7 This brings me to my next point – we must unlock more sustainable solutions. While the technologies and solutions to decarbonise still remain out of reach, or not yet commercially viable, collaboration within industry, and across industries will provide us with game-changing solutions.
• Last month, Singapore joined the First Movers Coalition, or FMC, as a Government Partner, alongside Denmark, India, Italy, Japan, Norway, Sweden, the United Kingdom and the United States. The FMC will allow companies to harness purchasing power and supply chains to create early markets for innovative low-carbon technologies. This serves as a launchpad for them to reach commercial scale. I hope these would open doors for businesses in Singapore to innovate with like-minded partners and unlock access to low-carbon technologies.
• Domestically, we can also work together to discover synergistic solutions. For example, the Jurong Island Circular Economy study brought together 51 companies for the first time to map out the water, energy and waste flows on Jurong Island, our petrol chemical hub. Through this collaborative study, they discovered insights on how they could reduce resource use at a systems level and boost Jurong Island’s competitiveness and sustainability.
• The Government, in partnership with the private sector, is also keen to support pilots for low-carbon technologies and evaluating their potential to scale. One example is working with the private sector to establish the Global Centre for Maritime Decarbonisation to pilot and deploy low-carbon technologies and fuels in the maritime sector. Another example is bringing together public research institutes and Energy & Chemicals companies for a Carbon Capture and Utilisation Translational Testbed.
8 Lastly, we must specialise to leverage and build on our strengths and expertise to accelerate the implementation of sustainable solutions.
• Singapore can leverage its position as a trusted global financial hub to propel the growth of green finance and carbon services in the region. This will enable businesses to access the capital they need to innovate, operationalise, and scale their green projects.
• Unlike many other countries, Singapore is highly disadvantaged by a lack of natural renewable energy sources. We do not have huge rivers to generate hydroelectricity nor sufficient land for wind turbines. Nonetheless, with the finalisation of the Article 6 rulebook on international carbon markets, there is renewed opportunity for Singapore as an international financial hub to support countries who have untapped natural renewable energy sources through carbon credits trading.
• Even within Singapore, collaboration between the public and private sectors is imperative. The public sector can create a conducive environment for sustainable solutions to grow, but its reach is muted without the private sector’s multiplier effect, which can only be achieved through commercialisation.

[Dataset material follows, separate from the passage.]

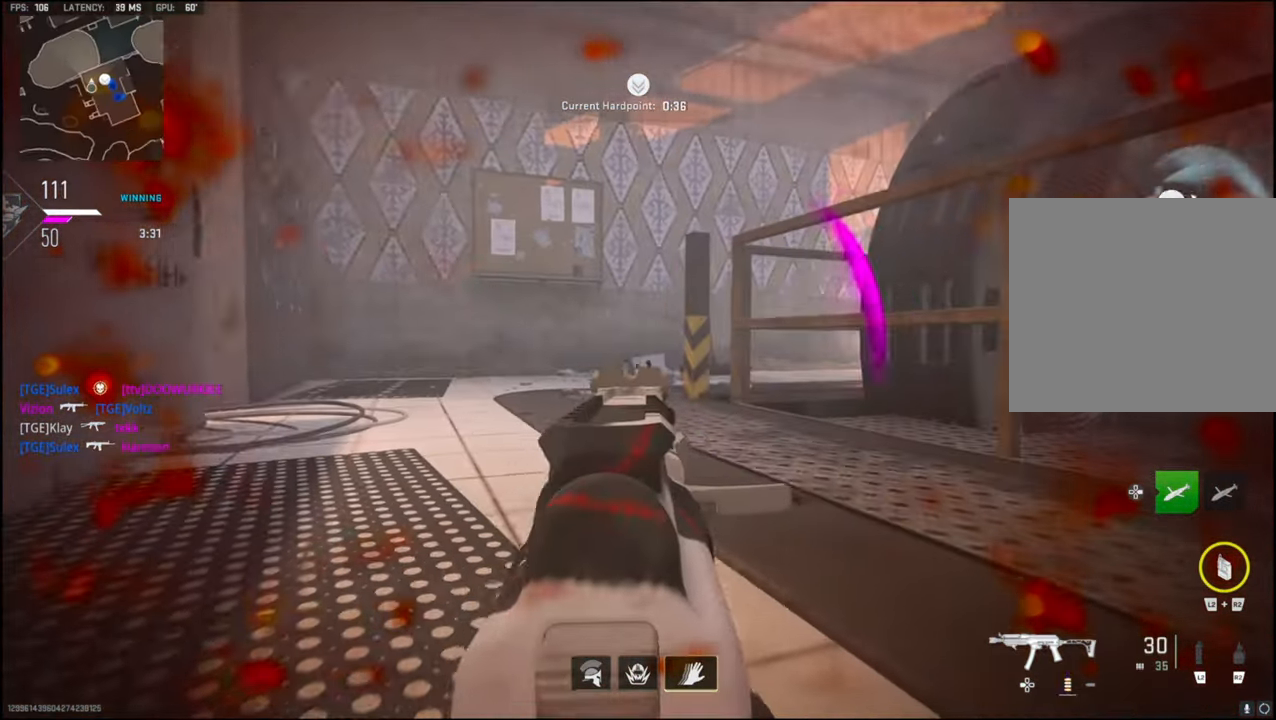
{"buttons": ["L1"], "left_stick": "down-left", "right_stick": "center", "events": [[33, "L1", "up"], [183, "L3", "down"], [317, "L3", "up"], [367, "L1", "down"], [417, "right_stick", "center"], [467, "left_stick", "down-left"]]}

9 Distinguished guests, we stand at the cusp of a global revolution for sustainable development. This revolution will be driven by policymakers, businesses, and consumers who recognise the need for and opportunities available in a circular, low-carbon economy. In this revolution, no one has a monopoly on solutions. The key to a greener future lies in collaboration and partnerships.
10 I thank Temasek for hosting this conference, which I am sure will lead to many meaningful partnerships and innovative solutions to allow us as a global community to address the climate crisis and advance the transition to a greener, more inclusive, climate-resilient future.